O suposto bis in idem alegado pela Recorrente também não encontra guarida. O Processo Administrativo Disciplinar, instaurado no âmbito da Secretaria de Estado da Saúde, visou punir o desvio de conduta do servidor; a Tomada de Contas Especial, julgada pelo Tribunal de Contas, buscou impor ao responsável a obrigação de ressarcir o erário. São medidas com finalidades distintas, aplicadas por instâncias independentes.
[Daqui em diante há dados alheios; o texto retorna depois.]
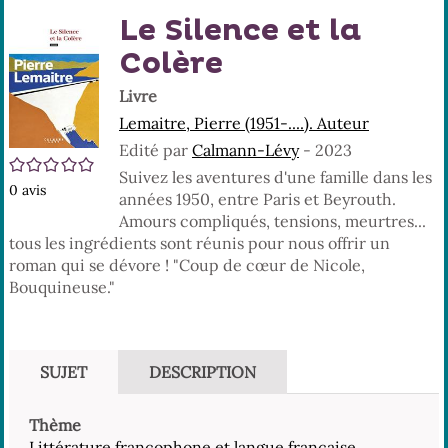
En
(No
Le Silence et la
pa
fenê
ma
Colère
Livre
Lemaitre, Pierre (1951-....). Auteur
Edité par
Calmann-Lévy
- 2023
/5
Suivez les aventures d'une famille dans les
0
avis
années 1950, entre Paris et Beyrouth.
Amours compliqués, tensions, meurtres...
tous les ingrédients sont réunis pour nous offrir un
roman qui se dévore ! "Coup de cœur de Nicole,
Bouquineuse."
SUJET
DESCRIPTION
Thème
Littérature francophone et langue française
Um mesmo fato pode ensejar, inclusive, a cominação de uma sanção de natureza penal, civil e administrativa, não havendo nenhum óbice a sua aplicação conjunta.

No tocante ao argumento de ausência de prejuízo ao erário, novamente não logrou êxito a recorrente: houve divergência entre os valores constantes das notas fiscais e dos cheques, bem como entre o credor assinalado no cheque e o indicado na nota fiscal; verificou-se a existência de cheques ao portador ou nominais em nome do próprio servidor; além da constatação de retirada pessoal de dinheiro do banco e da manutenção de recursos públicos em caixa dois, dentre outras irregularidades apontadas na decisão combatida.

Por fim, as declarações de fornecedores atestando a compatibilidade dos valores constantes das notas fiscais às mercadorias efetivamente adquiridas não servem como meio hábil de prova, apto a afastar a imputação de débito.

Tal como já afirmado pela Diretoria de Recursos e Reexames, “não se pode pretender que as notas fiscais apresentadas pelo Responsável com valores divergentes dos cheques emitidos, sejam consideradas regulares, por declaração posterior dos fornecedores, visto que estas são divorciadas de conteúdo formal e substancial, do documento fiscal apresentado”.

O Ministério Público entende que a decisão contra a qual se insurge o recurso bem resguardou o interesse público, razão pela qual deve permanecer intacta.

                         

Ante o exposto, o Ministério Público de Contas, com amparo na competência conferida pelo art. 108, inciso II, da Lei Complementar no 202/2000, manifesta-se:

1) pelo conhecimento do Recurso de Reconsideração interposto pelo Sra. Vera Lucia de Oliveira, por atender os requisitos da Lei Complementar nº. 202/2000 (art. 77);

2) no mérito, pela negativa de provimento, para manter-se na íntegra a decisão recorrida;

3) pela ciência da decisão à recorrente e à Secretaria de Estado da Saúde.

 Florianópolis, 15 de dezembro de 2014.